#### What the task requires
Transcribe, from the lactose intolerance text, the part that opens with the words containing "Related FAQs" and closes with "be lactose intolerant?".

Lactose Intolerance

Being lactose intolerant doesn’t necessarily mean you have to give up your favorite dairy foods and the health benefits that come with them.

Lactose Intolerance Facts

  • Lactose intolerance occurs when you have a lactase deficiency. It is not the same as an allergy to dairy. Learn more in this blog post: Lactose Intolerance vs. Dairy Allergy: What’s the Difference?
  • Many people self-diagnose themselves with lactose intolerance. A misdiagnosis can lead to unnecessarily avoiding dairy and result in unintentional health consequences. It is important to make sure your symptoms are not from another problem with the help of your doctor. 
  • Lactose intolerance is an individualized condition. Most people can still enjoy dairy foods by drinking lactose-free cow’s milk and choosing natural cheeses and yogurts. 
  • Lactose-free cow’s milk contains the same 13 essential nutrients, including calcium, protein, and vitamin D, as regular cow’s milk, just without the lactose.


Related FAQs

How do I know if I'm lactose intolerant?

Being lactose intolerant means you have a hard time digesting the sugar (called lactose) naturally found in milk. Symptoms may include stomachaches, bloating, or gassiness, but these symptoms can have many different causes and could also be signs of other digestive conditions. Visit your doctor to be properly tested for lactose intolerance.

Am I allergic to milk and other dairy foods?

Being lactose intolerant is not the same as having a milk allergy. A milk allergy is caused by a reaction to the protein in milk. This is different from lactose intolerance, which occurs when your body has a hard time digesting the natural sugar (lactose) in milk. Learn more about the important differences here.

Can children be lactose intolerant?

Lactose intolerance is less common in young children. If you think your child is lactose intolerant, talk to your family doctor, pediatrician or dietitian before limiting their dairy intake. Milk and dairy foods provide essential nutrients like calcium, vitamin D, and protein that are vital for growing bodies.

I drank milk when I was younger. Why am I more senstive now?

Your body makes an enzyme called lactase to help digest the lactose in milk. As an adult, your body may be making less of this enzyme then when you were younger. However, you may still be able to enjoy the dairy foods you love.

#### Data section
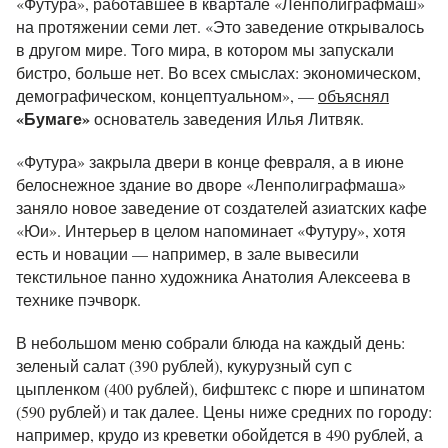
«Футура», работавшее в квартале «Ленполиграфмаш»
на протяжении семи лет. «Это заведение открывалось
в другом мире. Того мира, в котором мы запускали
бистро, больше нет. Во всех смыслах: экономическом,
демографическом, концептуальном», —
объяснял
«Бумаге»
основатель заведения Илья Литвяк.
«Футура» закрыла двери в конце февраля, а в июне
белоснежное здание во дворе «Ленполиграфмаша»
заняло новое заведение от создателей азиатских кафе
«Юи». Интерьер в целом напоминает «Футуру», хотя
есть и новации — например, в зале вывесили
текстильное панно художника Анатолия Алексеева в
технике пэчворк.
В небольшом меню собрали блюда на каждый день:
зеленый салат (390 рублей), кукурузный суп с
цыпленком (400 рублей), бифштекс с пюре и шпинатом
(590 рублей) и так далее. Цены ниже средних по городу:
например, крудо из креветки обойдется в 490 рублей, а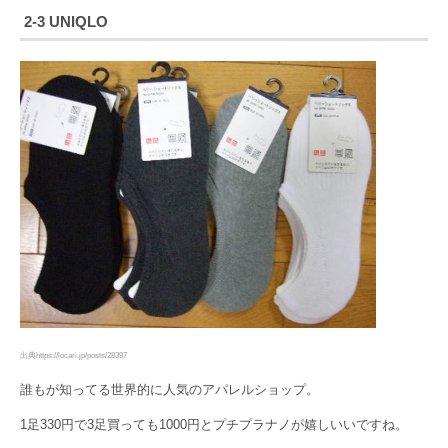
2-3 UNIQLO
出典https://locari.jp/posts/28397
誰もが知ってる世界的に人気のアパレルショップ。
1足330円で3足買っても1000円とプチプラナノが嬉しいいですね。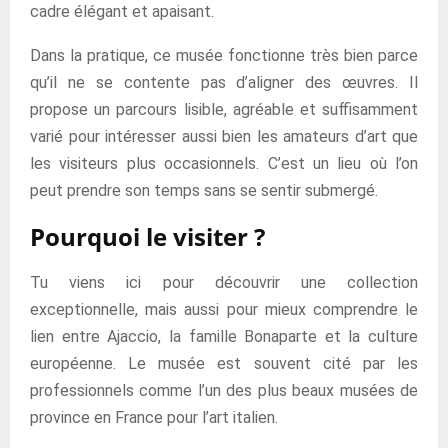
cadre élégant et apaisant.
Dans la pratique, ce musée fonctionne très bien parce
qu’il ne se contente pas d’aligner des œuvres. Il
propose un parcours lisible, agréable et suffisamment
varié pour intéresser aussi bien les amateurs d’art que
les visiteurs plus occasionnels. C’est un lieu où l’on
peut prendre son temps sans se sentir submergé.
Pourquoi le visiter ?
Tu viens ici pour découvrir une collection
exceptionnelle, mais aussi pour mieux comprendre le
lien entre Ajaccio, la famille Bonaparte et la culture
européenne. Le musée est souvent cité par les
professionnels comme l’un des plus beaux musées de
province en France pour l’art italien.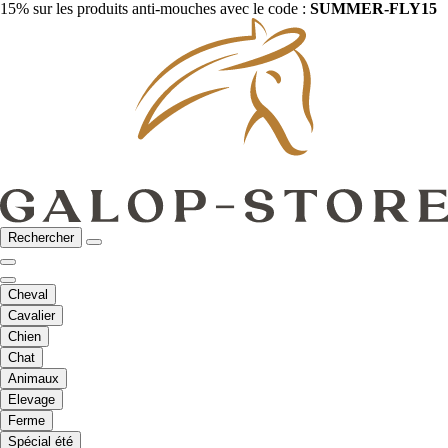
15% sur les produits anti-mouches avec le code :
SUMMER-FLY15
Rechercher
Cheval
Cavalier
Chien
Chat
Animaux
Elevage
Ferme
Spécial été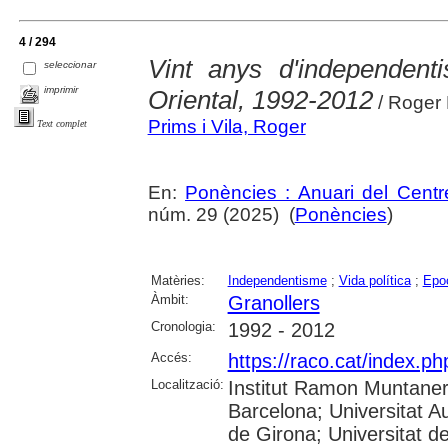
4 / 294
Vint anys d'independenti
seleccionar
imprimir
Oriental, 1992-2012
/ Roger 
Prims i Vila, Roger
Text complet
En:
Ponències : Anuari del Centr
núm. 29 (2025) (
Ponències
)
Matèries:
Independentisme
;
Vida política
;
Epoc
Àmbit:
Granollers
Cronologia:
1992 - 2012
Accés:
https://raco.cat/index.p
Localització:
Institut Ramon Muntaner;
Barcelona; Universitat A
de Girona; Universitat de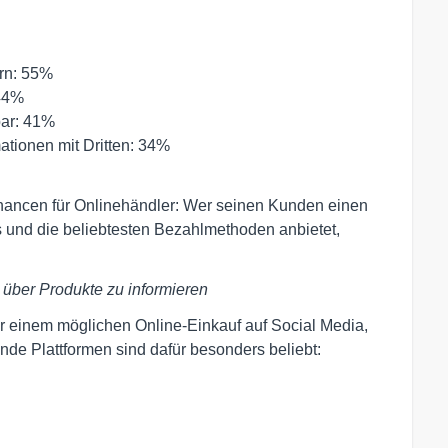
rn: 55%
 44%
ar: 41%
ationen mit Dritten: 34%
hancen für Onlinehändler: Wer seinen Kunden einen
s und die beliebtesten Bezahlmethoden anbietet,
 über Produkte zu informieren
 einem möglichen Online-Einkauf auf Social Media,
ende Plattformen sind dafür besonders beliebt: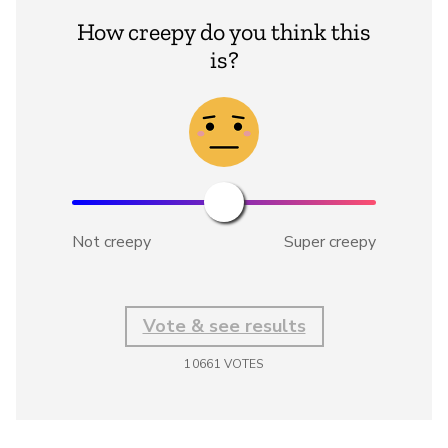
How creepy do you think this
is?
Not creepy
Super creepy
Vote & see results
10661
VOTES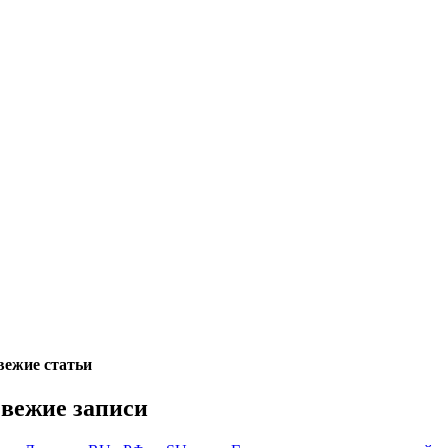
вежие статьи
вежие записи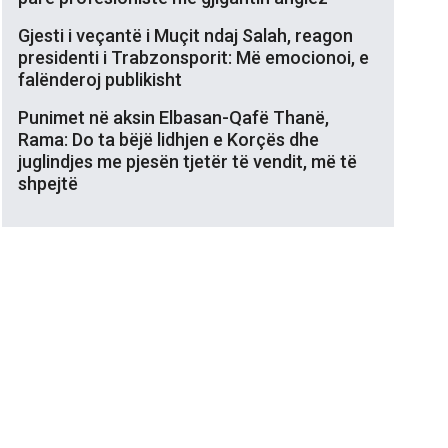
Gjesti i veçantë i Muçit ndaj Salah, reagon
presidenti i Trabzonsporit: Më emocionoi, e
falënderoj publikisht
Punimet në aksin Elbasan-Qafë Thanë,
Rama: Do ta bëjë lidhjen e Korçës dhe
juglindjes me pjesën tjetër të vendit, më të
shpejtë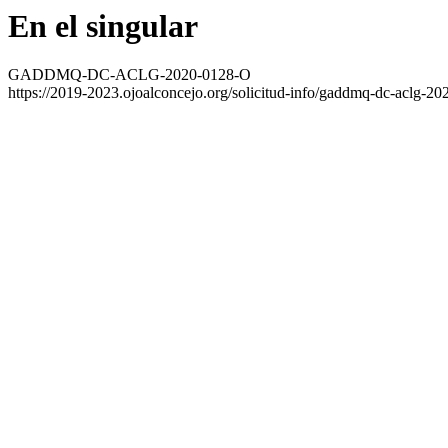
En el singular
GADDMQ-DC-ACLG-2020-0128-O
https://2019-2023.ojoalconcejo.org/solicitud-info/gaddmq-dc-aclg-20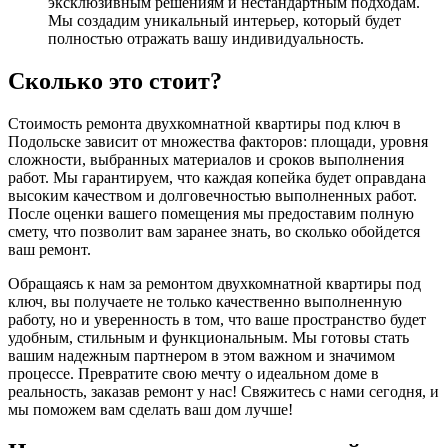
эксклюзивным решениям и нестандартным подходам.
Мы создадим уникальный интерьер, который будет
полностью отражать вашу индивидуальность.
Сколько это стоит?
Стоимость ремонта двухкомнатной квартиры под ключ в
Подольске зависит от множества факторов: площади, уровня
сложности, выбранных материалов и сроков выполнения
работ. Мы гарантируем, что каждая копейка будет оправдана
высоким качеством и долговечностью выполненных работ.
После оценки вашего помещения мы предоставим полную
смету, что позволит вам заранее знать, во сколько обойдется
ваш ремонт.
Обращаясь к нам за ремонтом двухкомнатной квартиры под
ключ, вы получаете не только качественно выполненную
работу, но и уверенность в том, что ваше пространство будет
удобным, стильным и функциональным. Мы готовы стать
вашим надежным партнером в этом важном и значимом
процессе. Превратите свою мечту о идеальном доме в
реальность, заказав ремонт у нас! Свяжитесь с нами сегодня, и
мы поможем вам сделать ваш дом лучше!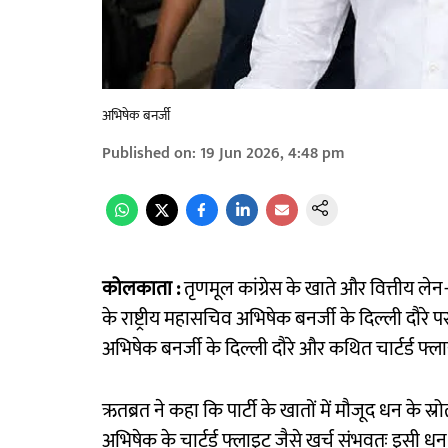
अभिषेक बनर्जी
Published on
:
19 Jun 2026, 4:48 pm
कोलकाता :
तृणमूल कांग्रेस के खाते और वित्तीय लेन
के राष्ट्रीय महासचिव अभिषेक बनर्जी के दिल्ली दौरे प
अभिषेक बनर्जी के दिल्ली दौरे और कथित चार्टर्ड फ्
ऋतब्रत ने कहा कि पार्टी के खातों में मौजूद धन के स
अभिषेक के चार्टर्ड फ्लाइट जैसे खर्च संभवतः इसी धन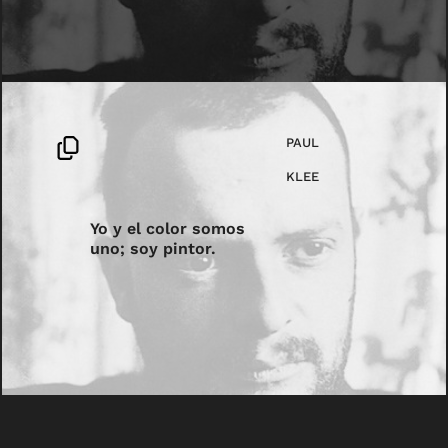
PAUL
KLEE
Yo y el color somos
uno; soy pintor.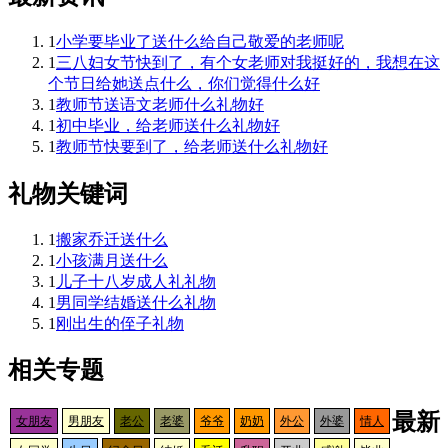
1
小学要毕业了送什么给自己敬爱的老师呢
1
三八妇女节快到了，有个女老师对我挺好的，我想在这
个节日给她送点什么，你们觉得什么好
1
教师节送语文老师什么礼物好
1
初中毕业，给老师送什么礼物好
1
教师节快要到了，给老师送什么礼物好
礼物关键词
1
搬家乔迁送什么
1
小孩满月送什么
1
儿子十八岁成人礼礼物
1
男同学结婚送什么礼物
1
刚出生的侄子礼物
相关专题
最新
女朋友
男朋友
老公
老婆
爷爷
奶奶
外公
外婆
情人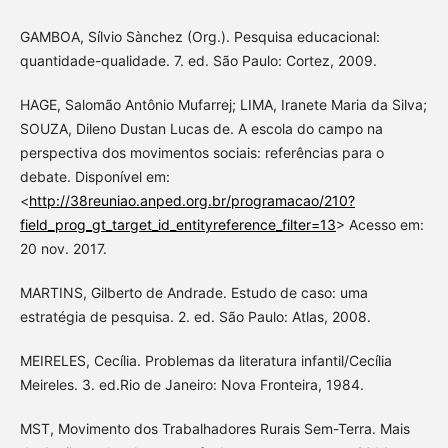
GAMBOA, Sílvio Sànchez (Org.). Pesquisa educacional:
quantidade-qualidade. 7. ed. São Paulo: Cortez, 2009.
HAGE, Salomão Antônio Mufarrej; LIMA, Iranete Maria da Silva;
SOUZA, Dileno Dustan Lucas de. A escola do campo na
perspectiva dos movimentos sociais: referências para o
debate. Disponível em:
<
http://38reuniao.anped.org.br/programacao/210?
field_prog_gt_target_id_entityreference_filter=13
> Acesso em:
20 nov. 2017.
MARTINS, Gilberto de Andrade. Estudo de caso: uma
estratégia de pesquisa. 2. ed. São Paulo: Atlas, 2008.
MEIRELES, Cecília. Problemas da literatura infantil/Cecília
Meireles. 3. ed.Rio de Janeiro: Nova Fronteira, 1984.
MST, Movimento dos Trabalhadores Rurais Sem-Terra. Mais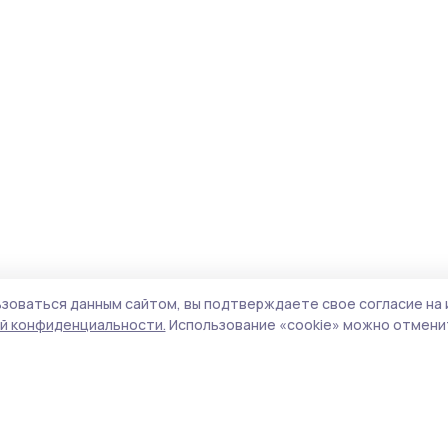
зоваться данным сайтом, вы подтверждаете свое согласие на 
й конфиденциальности.
Использование «cookie» можно отменит
Учредитель и издатель:
ООО «Издательский
Пол
дом «Тамбов»
Сай
Адрес редакции:
392000, Тамбовская обл.,
coo
г.Тамбов, ш. Моршанское, д.14а
сай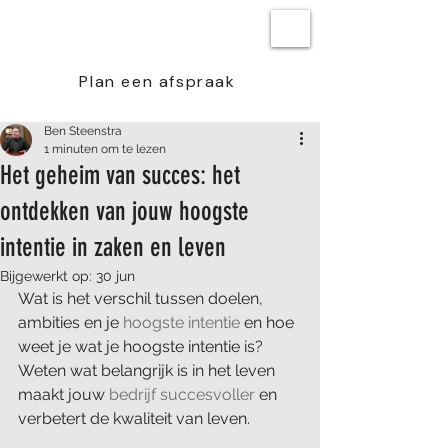
BEN STEENSTRA
Plan een afspraak
Ben Steenstra
1 minuten om te lezen
Het geheim van succes: het
ontdekken van jouw hoogste
intentie in zaken en leven
Bijgewerkt op:
30 jun
Wat is het verschil tussen doelen, 
ambities en je 
hoogste intentie
 en hoe 
weet je wat je hoogste intentie is? 
Weten wat belangrijk is in het leven 
maakt jouw 
bedrijf succesvoller
 en 
verbetert de kwaliteit van leven. 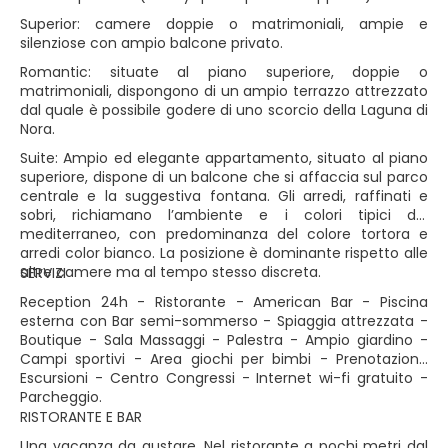
Superior: camere doppie o matrimoniali, ampie e
silenziose con ampio balcone privato.
Romantic: situate al piano superiore, doppie o
matrimoniali, dispongono di un ampio terrazzo attrezzato
dal quale è possibile godere di uno scorcio della Laguna di
Nora.
Suite: Ampio ed elegante appartamento, situato al piano
superiore, dispone di un balcone che si affaccia sul parco
centrale e la suggestiva fontana. Gli arredi, raffinati e
sobri, richiamano l’ambiente e i colori tipici del
mediterraneo, con predominanza del colore tortora e
arredi color bianco. La posizione è dominante rispetto alle
altre camere ma al tempo stesso discreta.
SERVIZI
Reception 24h - Ristorante - American Bar - Piscina
esterna con Bar semi-sommerso - Spiaggia attrezzata -
Boutique - Sala Massaggi - Palestra - Ampio giardino -
Campi sportivi - Area giochi per bimbi - Prenotazione
Escursioni - Centro Congressi - Internet wi-fi gratuito -
Parcheggio.
RISTORANTE E BAR
Una vacanza da gustare. Nel ristorante a pochi metri dal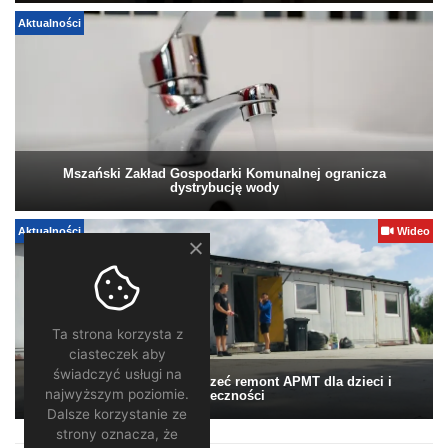
Aktualności
Mszański Zakład Gospodarki Komunalnej ogranicza
dystrybucję wody
Aktualności
Wideo
Ta strona korzysta z
ciasteczek aby
świadczyć usługi na
Pomagamy. Warto wesprzeć remont APMT dla dzieci i
najwyższym poziomie.
społeczności
Dalsze korzystanie ze
strony oznacza, że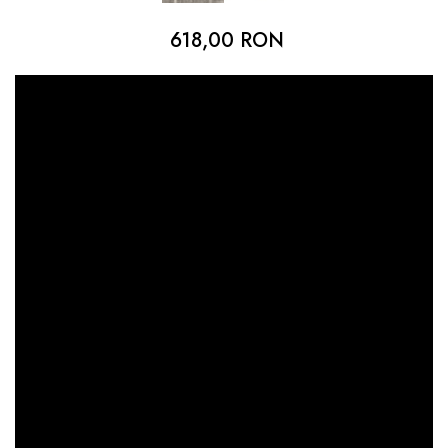
dopuri de urechi
618,00 RON
Produse îngrijire copii
Igiena copii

#### Exercise answer
Related FAQs

How do I know if I'm lactose intolerant?

Being lactose intolerant means you have a hard time digesting the sugar (called lactose) naturally found in milk. Symptoms may include stomachaches, bloating, or gassiness, but these symptoms can have many different causes and could also be signs of other digestive conditions. Visit your doctor to be properly tested for lactose intolerance.

Am I allergic to milk and other dairy foods?

Being lactose intolerant is not the same as having a milk allergy. A milk allergy is caused by a reaction to the protein in milk. This is different from lactose intolerance, which occurs when your body has a hard time digesting the natural sugar (lactose) in milk. Learn more about the important differences here.

Can children be lactose intolerant?